# Raw data:
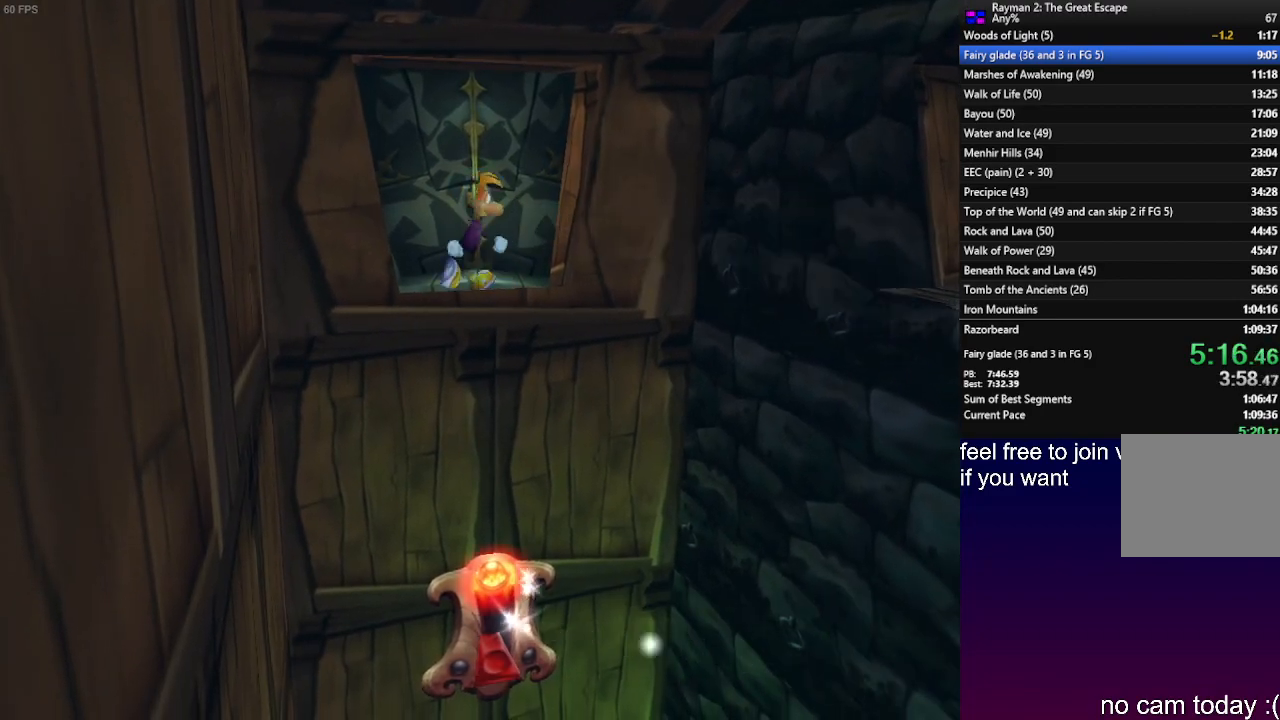
{"buttons": [], "left_stick": "up-left", "right_stick": "center", "events": [[400, "left_stick", "up-left"]]}
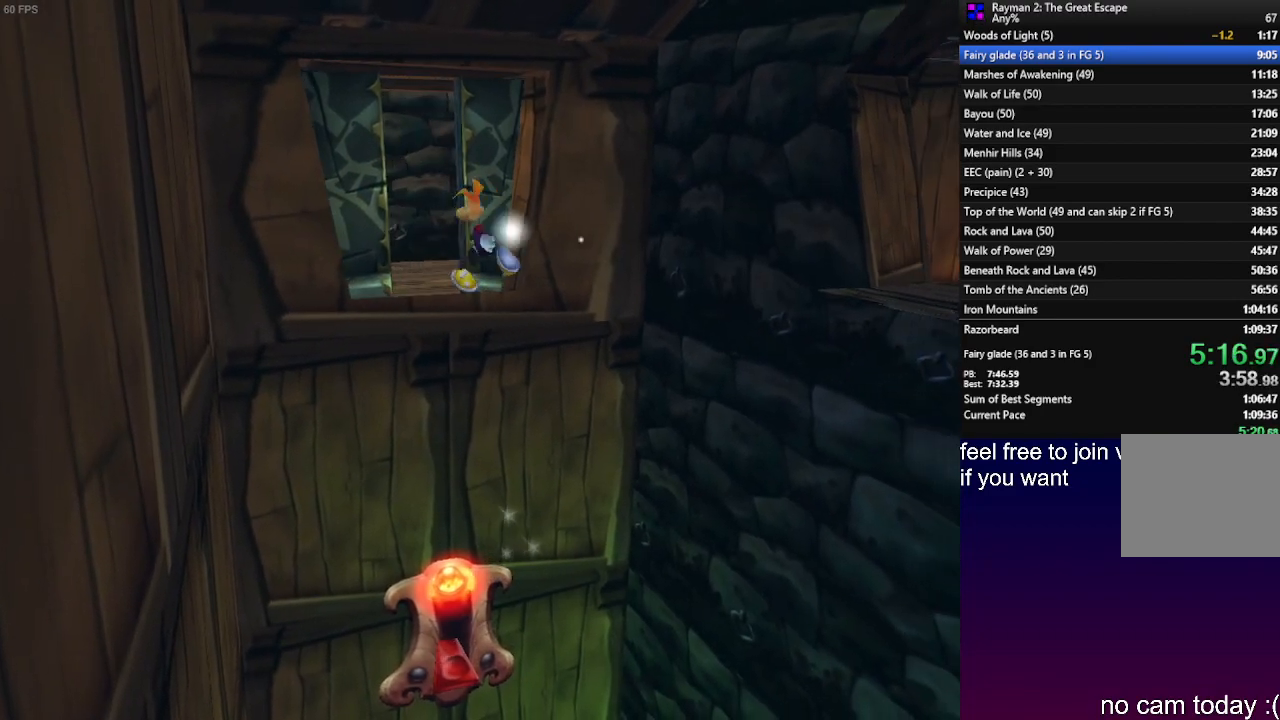
{"buttons": [], "left_stick": "up", "right_stick": "center", "events": [[317, "left_stick", "up"]]}
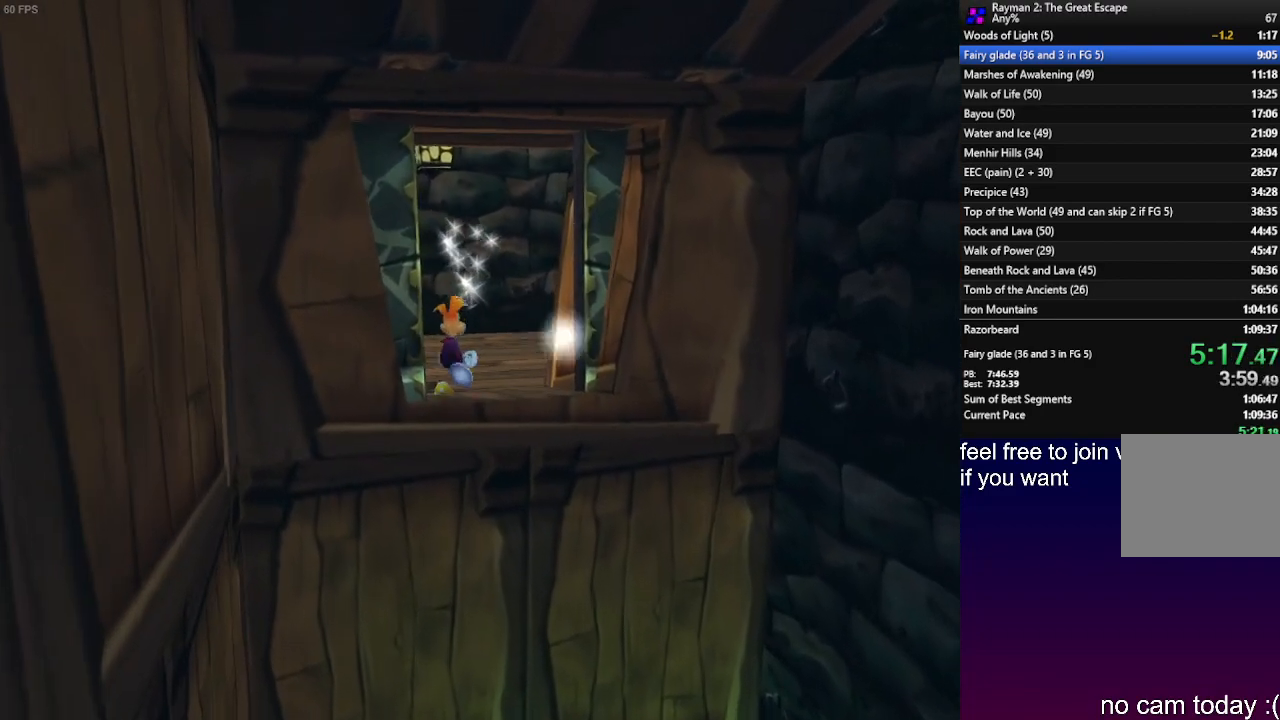
{"buttons": [], "left_stick": "up-right", "right_stick": "center", "events": [[83, "left_stick", "up-right"]]}
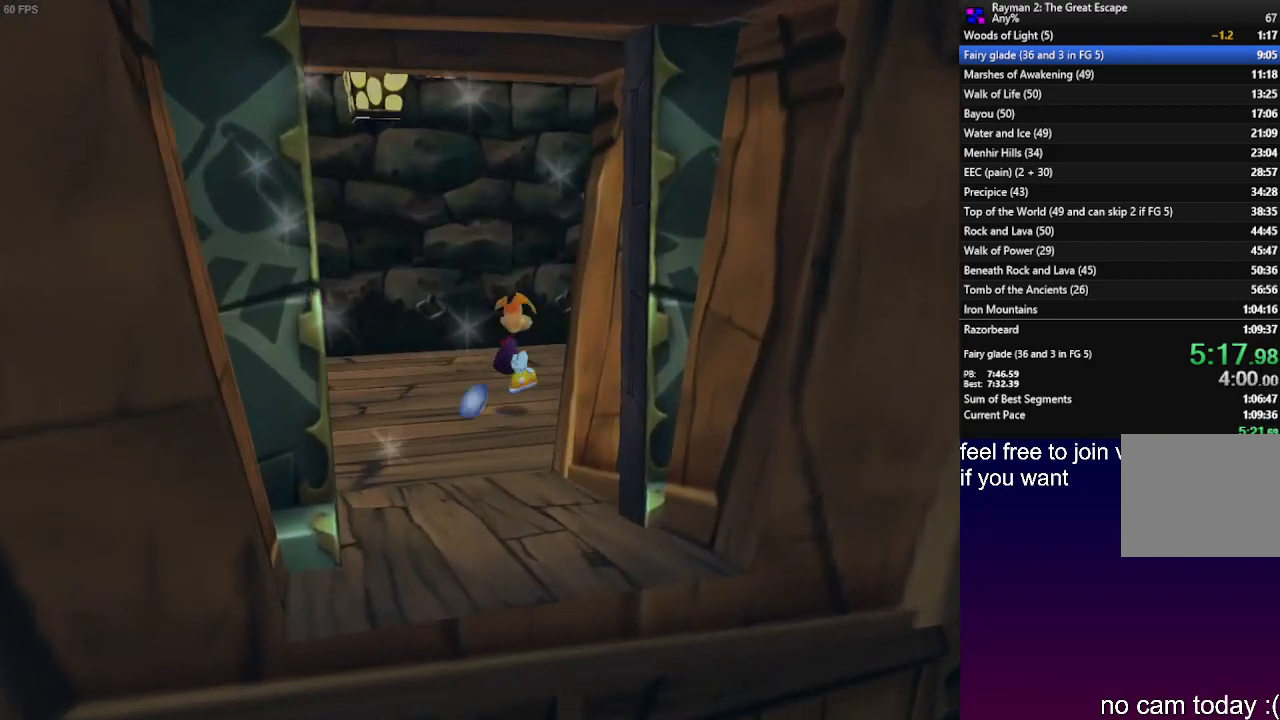
{"buttons": ["L1"], "left_stick": "up-right", "right_stick": "center", "events": [[417, "L1", "down"]]}
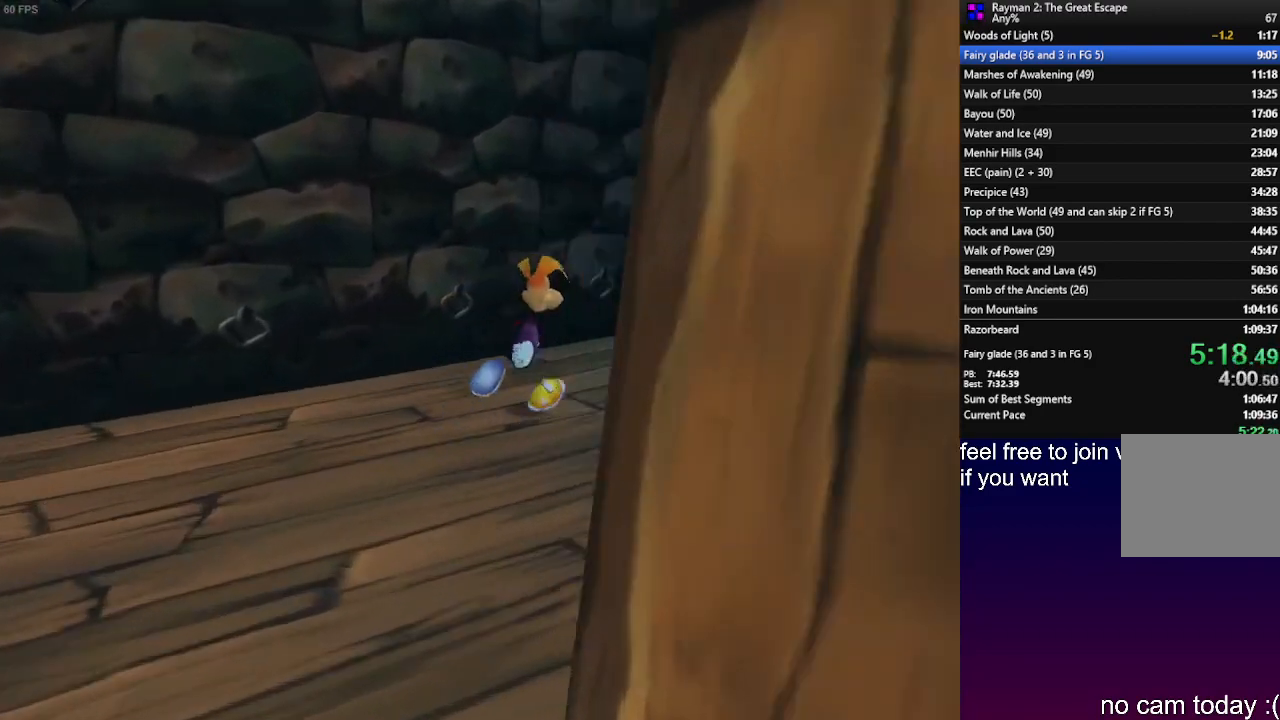
{"buttons": [], "left_stick": "up-right", "right_stick": "center", "events": [[67, "L1", "up"]]}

# Work required:
Retype the records above line for line and exactly, omitting their pictures.

# Exercise output:
{"buttons": [], "left_stick": "up-left", "right_stick": "center", "events": [[400, "left_stick", "up-left"]]}
{"buttons": [], "left_stick": "up", "right_stick": "center", "events": [[317, "left_stick", "up"]]}
{"buttons": [], "left_stick": "up-right", "right_stick": "center", "events": [[83, "left_stick", "up-right"]]}
{"buttons": ["L1"], "left_stick": "up-right", "right_stick": "center", "events": [[417, "L1", "down"]]}
{"buttons": [], "left_stick": "up-right", "right_stick": "center", "events": [[67, "L1", "up"]]}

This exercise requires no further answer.